After providing further general advice on the discretion Tribunals have to hear discrimination cases which "are out of time", the solicitor went on to comment:
"It appears that up until 3rd March 2003, there was a situation whereby your member risked coming into contact with Mr Y and she clearly found this very distressing. Although she was reassured on 26th January that a permanent move was being arranged, she clearly felt she had no option but to evoke the formal grievance procedure on 3rd March 2004. It appears that another position outside the Group was found for Mr Y as a consequence of her doing so.
"My view is that this is very much a borderline case but, there are reasonable prospects of successfully arguing, assuming the Tribunal accepts that the bullying of your member by Mr Y was on the grounds of her sex, that the failure to move Mr Y to a position where he would have no contact with your member, amounted to less favourable treatment on the grounds of her sex.
"The employer will almost certainly argue that this was not the case and it took such steps as were reasonably practicable to prevent your member from having any further contact with Mr Y. An employer can potentially defend a claim for sex discrimination if it can show that it did take such steps as were reasonably practicable to prevent discrimination from occurring.
"In the event that the Tribunal upheld your member's claim for sex discrimination, she could claim damages for injury to feelings and personal injury (assuming she can obtain medical report supporting such a claim.) In a recent case known as Vento v Chief Constable of West Yorkshire, the Court of Appeal has given guidance to Tribunals in assessing compensation for injury to feelings. In less serious cases the relevant band is £500 to £5000. In serious cases the relevant band is £5,000 to £15,000. In very serious cases, where there has been a long campaign of discriminatory harassment, the relevant band is £15,000 to £25,000.
"Assuming your member's case was successful, the Tribunal would be assessing compensation for the injury to feelings/personal injury suffered by your member, as a consequence of the failure to move Mr Y out of the group, rather than the bullying itself.
"Therefore, my view is that it is likely that any compensation would be in the lower band, particularly if there were no further acts of discrimination by your member from Mr Y after he was moved.
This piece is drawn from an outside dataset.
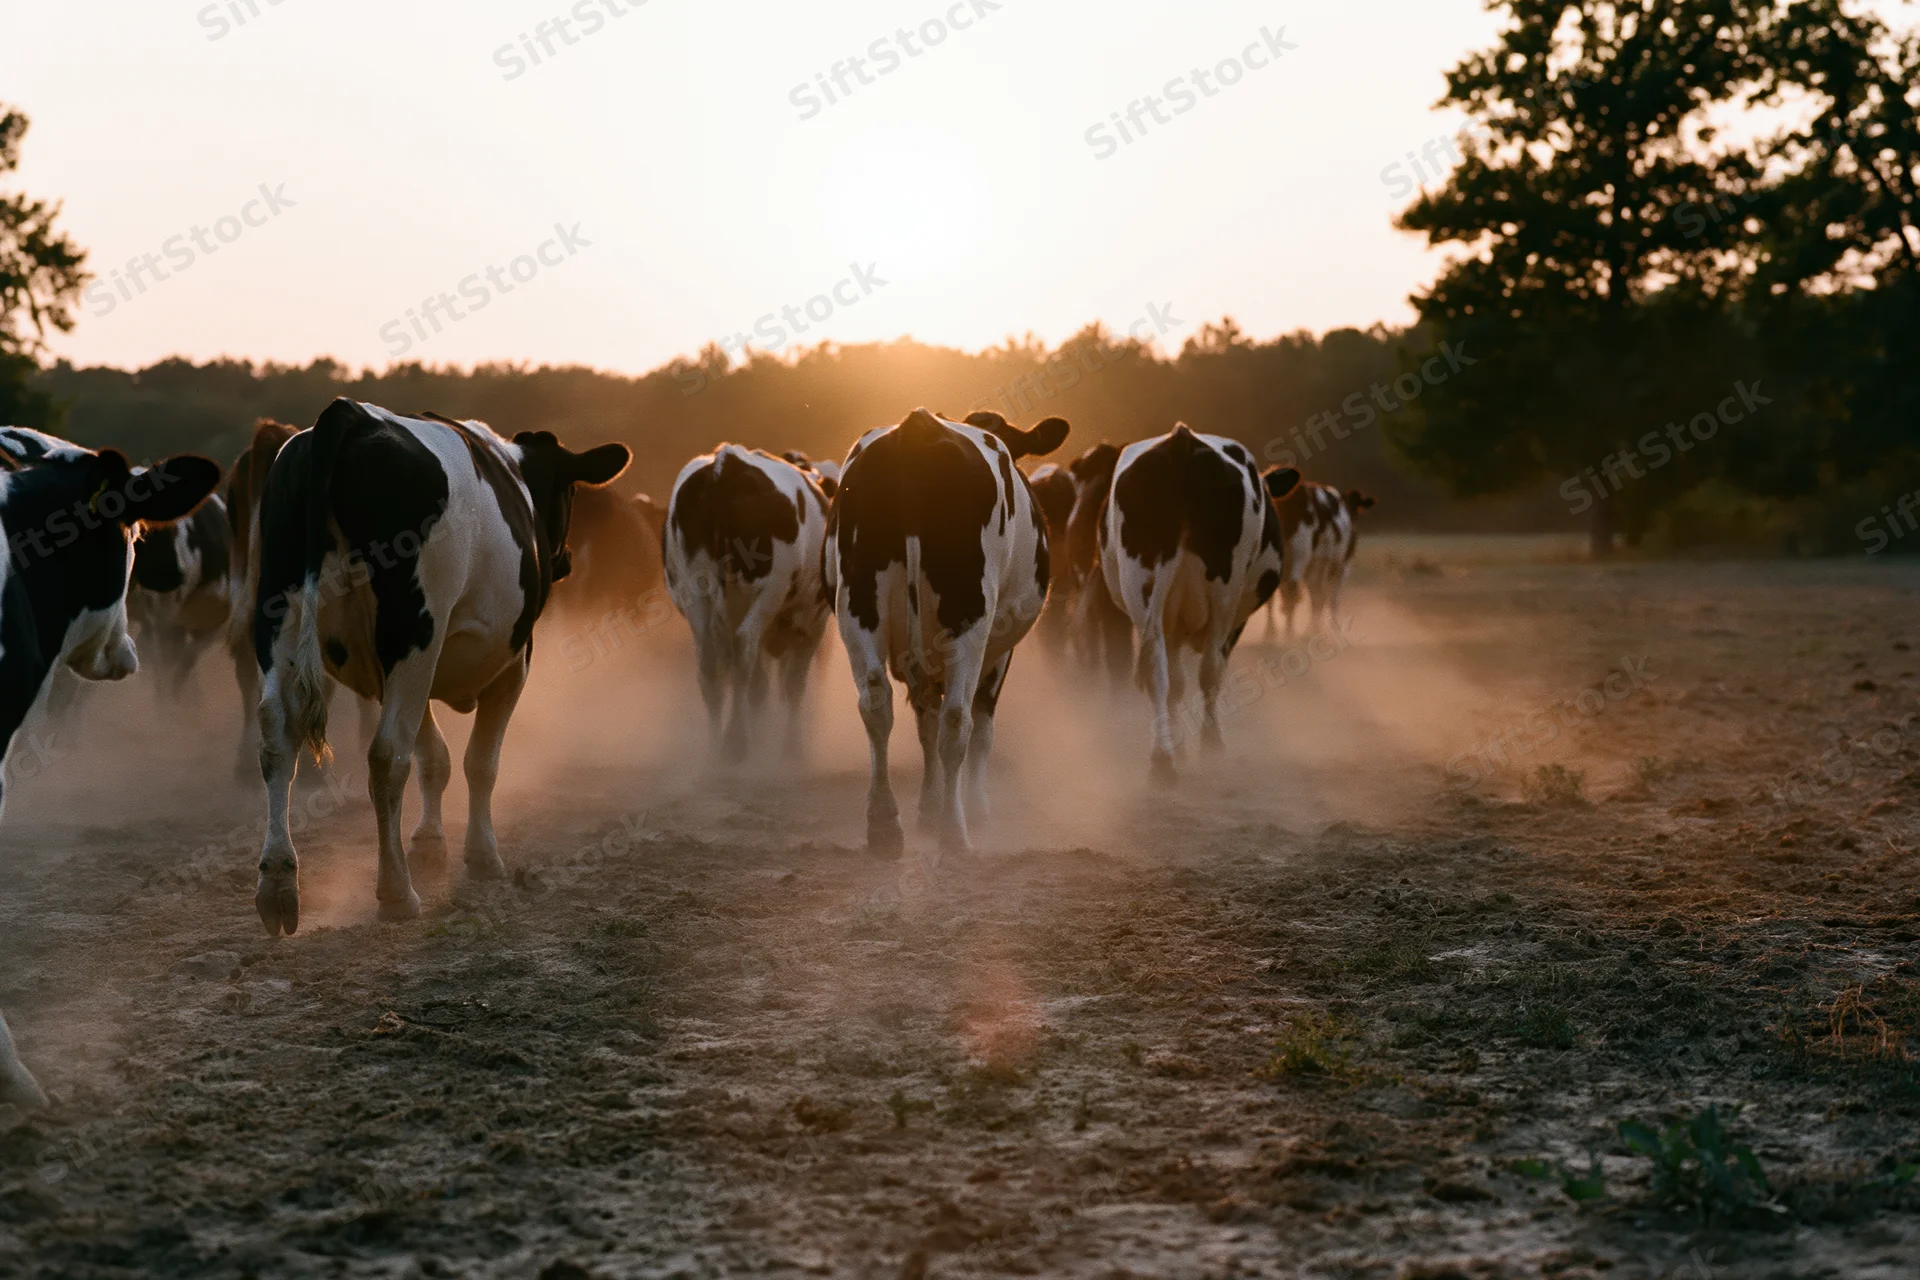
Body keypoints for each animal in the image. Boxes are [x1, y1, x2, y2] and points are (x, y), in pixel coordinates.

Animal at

The Tribunal could make a separate award for personal injury but would not necessarily do so."
"With regard to a potential PI claim for this case, the solicitor advised that "it is contended that the injury suffered arises from the act of discrimination on the grounds of sex, such a claim should be brought in the ET (Sherrif v Tings refers)."
"if it is not contended that the injury your member suffered was as a consequence of sex discrimination (i.e. she does not consider that the bullying by Mr Y was on the grounds of her sex), she may have a possible remedy in the form of a personal injury claim."
At the time of preparing this briefing we understand a PI claim has been submitted and is currently being looked at separately by the solicitors.
However, probably the key point to note from this case is the advice that Tribunals can only consider complaints of bullying if the bullying takes the form of unlawful discrimination on the grounds of sex, race or disability. Another key point made by the solicitor is that if the Tribunal finds bullying has taken place on the grounds of sex, the failure to move the perpetrator amounts to less favourable treatment.